## SOURCE DATA
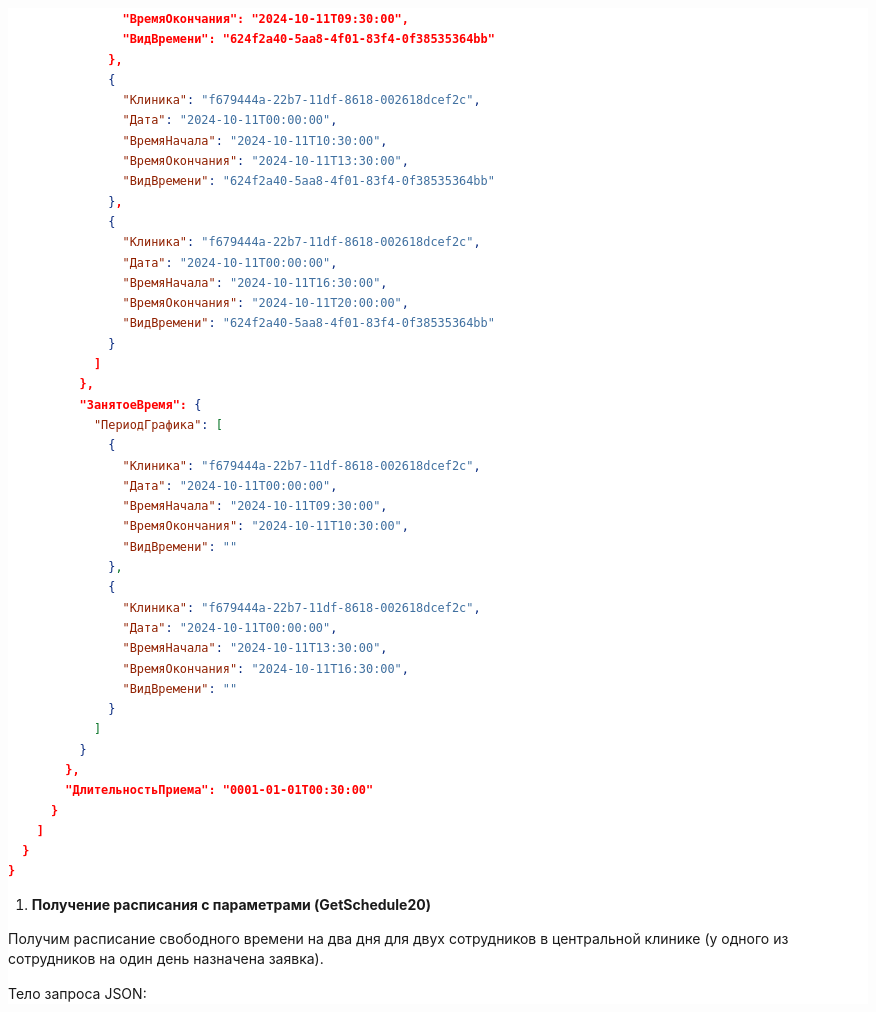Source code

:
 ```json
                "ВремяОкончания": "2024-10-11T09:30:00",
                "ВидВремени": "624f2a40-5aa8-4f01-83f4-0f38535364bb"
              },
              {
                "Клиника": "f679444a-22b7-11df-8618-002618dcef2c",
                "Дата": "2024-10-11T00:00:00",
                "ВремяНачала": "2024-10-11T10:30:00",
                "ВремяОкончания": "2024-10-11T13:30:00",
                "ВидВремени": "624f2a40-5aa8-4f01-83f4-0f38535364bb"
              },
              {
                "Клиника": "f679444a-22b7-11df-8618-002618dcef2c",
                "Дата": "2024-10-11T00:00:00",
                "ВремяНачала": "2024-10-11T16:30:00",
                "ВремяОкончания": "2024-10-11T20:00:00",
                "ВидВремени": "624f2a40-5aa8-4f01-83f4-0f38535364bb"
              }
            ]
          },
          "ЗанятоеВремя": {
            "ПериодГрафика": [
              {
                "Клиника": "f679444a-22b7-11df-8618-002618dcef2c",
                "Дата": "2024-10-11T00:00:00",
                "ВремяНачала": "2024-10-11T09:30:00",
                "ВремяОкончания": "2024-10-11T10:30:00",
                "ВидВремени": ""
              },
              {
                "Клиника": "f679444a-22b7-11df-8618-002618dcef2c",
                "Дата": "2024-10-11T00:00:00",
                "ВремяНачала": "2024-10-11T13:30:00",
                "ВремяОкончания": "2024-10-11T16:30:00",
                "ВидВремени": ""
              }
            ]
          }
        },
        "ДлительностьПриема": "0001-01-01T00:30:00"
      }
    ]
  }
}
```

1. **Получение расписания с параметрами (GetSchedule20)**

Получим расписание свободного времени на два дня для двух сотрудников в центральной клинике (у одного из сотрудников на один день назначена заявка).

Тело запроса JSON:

## EXERCISE PROMPT
Copy each line of the records containing the string "ВремяОкончания".

## COMPLETED EXERCISE
                "ВремяОкончания": "2024-10-11T09:30:00",
                "ВремяОкончания": "2024-10-11T13:30:00",
                "ВремяОкончания": "2024-10-11T20:00:00",
                "ВремяОкончания": "2024-10-11T10:30:00",
                "ВремяОкончания": "2024-10-11T16:30:00",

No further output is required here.